I'm trying to read many excel files. Each of them is quite large, and they have +200 sheets each. So I'm trying to do this the fastest way possible
library(foreach)
library(doParallel)
library(readxl) # Load the readxl package here
library(readxl)
library(dplyr)
library(tidyr)
library(foreach)
library(doParallel)
library(multidplyr)
# Number of cores to use
num_cores <- 4 # Adjust this based on your system
# Register parallel backend
cl <- makeCluster(num_cores)
registerDoParallel(cl)
# Initialize a list to store the results
int_data <- list()
# Parallel loop through each sheet and read it into a separate dataframe
foreach(sheet_name = sheet_names) %dopar% {
print(sheet_name)
# Load the readxl package in the parallel worker
library(readxl)
# Read the sheet into a dataframe
df <- readxl::read_excel(excel_file, sheet = sheet_name, col_names = FALSE)
df <- as.data.frame(t(df))
# Calculate number of dates and generate date sequence
no_dates <- nrow(df)
dates <- rev(seq(as.Date("2024-01-01"), by = "-1 day", length = no_dates))

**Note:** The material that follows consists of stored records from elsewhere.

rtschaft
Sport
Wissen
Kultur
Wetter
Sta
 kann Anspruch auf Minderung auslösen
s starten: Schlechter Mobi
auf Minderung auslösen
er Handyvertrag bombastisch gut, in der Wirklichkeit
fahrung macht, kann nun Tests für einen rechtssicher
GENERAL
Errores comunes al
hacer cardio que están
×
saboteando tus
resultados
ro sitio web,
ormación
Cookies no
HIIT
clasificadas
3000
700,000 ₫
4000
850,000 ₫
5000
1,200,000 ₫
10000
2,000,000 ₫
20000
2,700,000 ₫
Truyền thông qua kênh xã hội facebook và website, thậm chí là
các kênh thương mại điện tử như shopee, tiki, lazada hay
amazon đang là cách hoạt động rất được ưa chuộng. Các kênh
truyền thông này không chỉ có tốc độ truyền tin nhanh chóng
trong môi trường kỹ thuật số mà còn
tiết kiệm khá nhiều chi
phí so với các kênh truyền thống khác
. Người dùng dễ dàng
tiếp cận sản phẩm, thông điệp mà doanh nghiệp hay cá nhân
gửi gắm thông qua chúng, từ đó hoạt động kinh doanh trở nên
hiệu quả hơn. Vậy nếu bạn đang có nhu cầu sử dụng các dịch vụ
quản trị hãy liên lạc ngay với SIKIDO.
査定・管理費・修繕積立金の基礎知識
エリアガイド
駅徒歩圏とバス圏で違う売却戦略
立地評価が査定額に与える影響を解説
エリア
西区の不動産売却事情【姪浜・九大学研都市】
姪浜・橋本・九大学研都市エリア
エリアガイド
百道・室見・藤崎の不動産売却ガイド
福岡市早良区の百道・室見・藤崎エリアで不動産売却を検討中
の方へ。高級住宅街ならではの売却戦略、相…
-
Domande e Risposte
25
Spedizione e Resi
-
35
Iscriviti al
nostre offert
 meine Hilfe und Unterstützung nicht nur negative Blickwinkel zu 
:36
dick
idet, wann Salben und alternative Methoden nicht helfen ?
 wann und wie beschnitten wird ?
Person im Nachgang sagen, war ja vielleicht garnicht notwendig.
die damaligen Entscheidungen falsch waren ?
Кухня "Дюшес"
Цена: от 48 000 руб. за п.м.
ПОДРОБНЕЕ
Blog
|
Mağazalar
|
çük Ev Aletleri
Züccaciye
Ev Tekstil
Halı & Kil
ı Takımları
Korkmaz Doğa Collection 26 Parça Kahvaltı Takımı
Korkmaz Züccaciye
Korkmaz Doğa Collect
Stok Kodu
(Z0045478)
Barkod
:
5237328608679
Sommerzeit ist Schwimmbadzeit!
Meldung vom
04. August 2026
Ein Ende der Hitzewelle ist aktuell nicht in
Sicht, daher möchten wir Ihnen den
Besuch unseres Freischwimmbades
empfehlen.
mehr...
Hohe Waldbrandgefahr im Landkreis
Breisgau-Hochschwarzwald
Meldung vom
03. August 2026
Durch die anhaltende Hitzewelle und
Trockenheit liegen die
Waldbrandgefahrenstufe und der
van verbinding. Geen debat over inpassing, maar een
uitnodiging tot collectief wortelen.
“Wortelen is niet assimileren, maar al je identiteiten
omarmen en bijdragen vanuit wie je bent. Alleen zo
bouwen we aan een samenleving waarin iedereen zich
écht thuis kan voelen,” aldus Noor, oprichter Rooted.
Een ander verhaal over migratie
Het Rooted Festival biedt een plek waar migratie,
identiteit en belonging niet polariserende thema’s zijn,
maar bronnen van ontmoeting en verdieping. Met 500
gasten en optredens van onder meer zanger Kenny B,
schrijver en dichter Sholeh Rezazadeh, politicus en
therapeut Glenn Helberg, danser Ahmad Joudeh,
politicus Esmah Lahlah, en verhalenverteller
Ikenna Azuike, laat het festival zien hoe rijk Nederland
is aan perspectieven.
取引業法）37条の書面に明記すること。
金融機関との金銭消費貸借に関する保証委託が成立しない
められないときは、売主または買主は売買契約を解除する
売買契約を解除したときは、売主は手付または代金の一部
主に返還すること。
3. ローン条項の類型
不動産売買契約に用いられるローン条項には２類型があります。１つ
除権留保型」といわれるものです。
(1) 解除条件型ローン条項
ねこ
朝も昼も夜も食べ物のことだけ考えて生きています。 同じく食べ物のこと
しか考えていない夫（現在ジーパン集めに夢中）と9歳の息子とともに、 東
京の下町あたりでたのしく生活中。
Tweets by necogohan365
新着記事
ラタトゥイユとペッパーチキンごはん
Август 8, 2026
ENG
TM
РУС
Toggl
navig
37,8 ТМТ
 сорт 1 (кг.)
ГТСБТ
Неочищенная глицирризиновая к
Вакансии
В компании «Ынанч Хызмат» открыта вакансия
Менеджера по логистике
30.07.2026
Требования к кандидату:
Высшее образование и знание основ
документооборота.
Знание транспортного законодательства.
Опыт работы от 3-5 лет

# Combine data and dates, and set column names
df <- cbind(df, dates)
colnames(df) <- c("int_rate", "date")
# Merge dataframes based on common variable "int_rate" and "Symbol"
merged_df <- merge(df, references_int[, c("Symbol", "Market", "Name")], by.x = "int_rate", by.y = "Symbol", all.x = TRUE)
merged_df <- merged_df %>%
arrange(date) %>%
fill(c(Market, Name), .direction = "down")
# Remove incomplete cases
merged_df <- merged_df[complete.cases(merged_df), ]
# Extract unique market and indicator names
this_name <- unique(merged_df$Market)
indicator_name <- unique(merged_df$Name)
this_elem=paste(this_name, indicator_name, sep="_")
# Remove unnecessary columns, convert int_rate to numeric, and set column names
merged_df <- merged_df[-1, -c(3, 4)]
merged_df$int_rate <- as.numeric(merged_df$int_rate)
colnames(merged_df) <- c(indicator_name, "date")
# Store the dataframe in the list
int_data[[this_elem]] = merged_df
remove(merged_df)
remove(df)
}
# Stop the parallel backend
stopCluster(cl)
registerDoSEQ() # Restore sequential execution
however, when I run this code I get the error that the %>% was not found. Any ideas how to solve it? The idea is pretty simple: need to be able to read as many sheets at the same time as possible.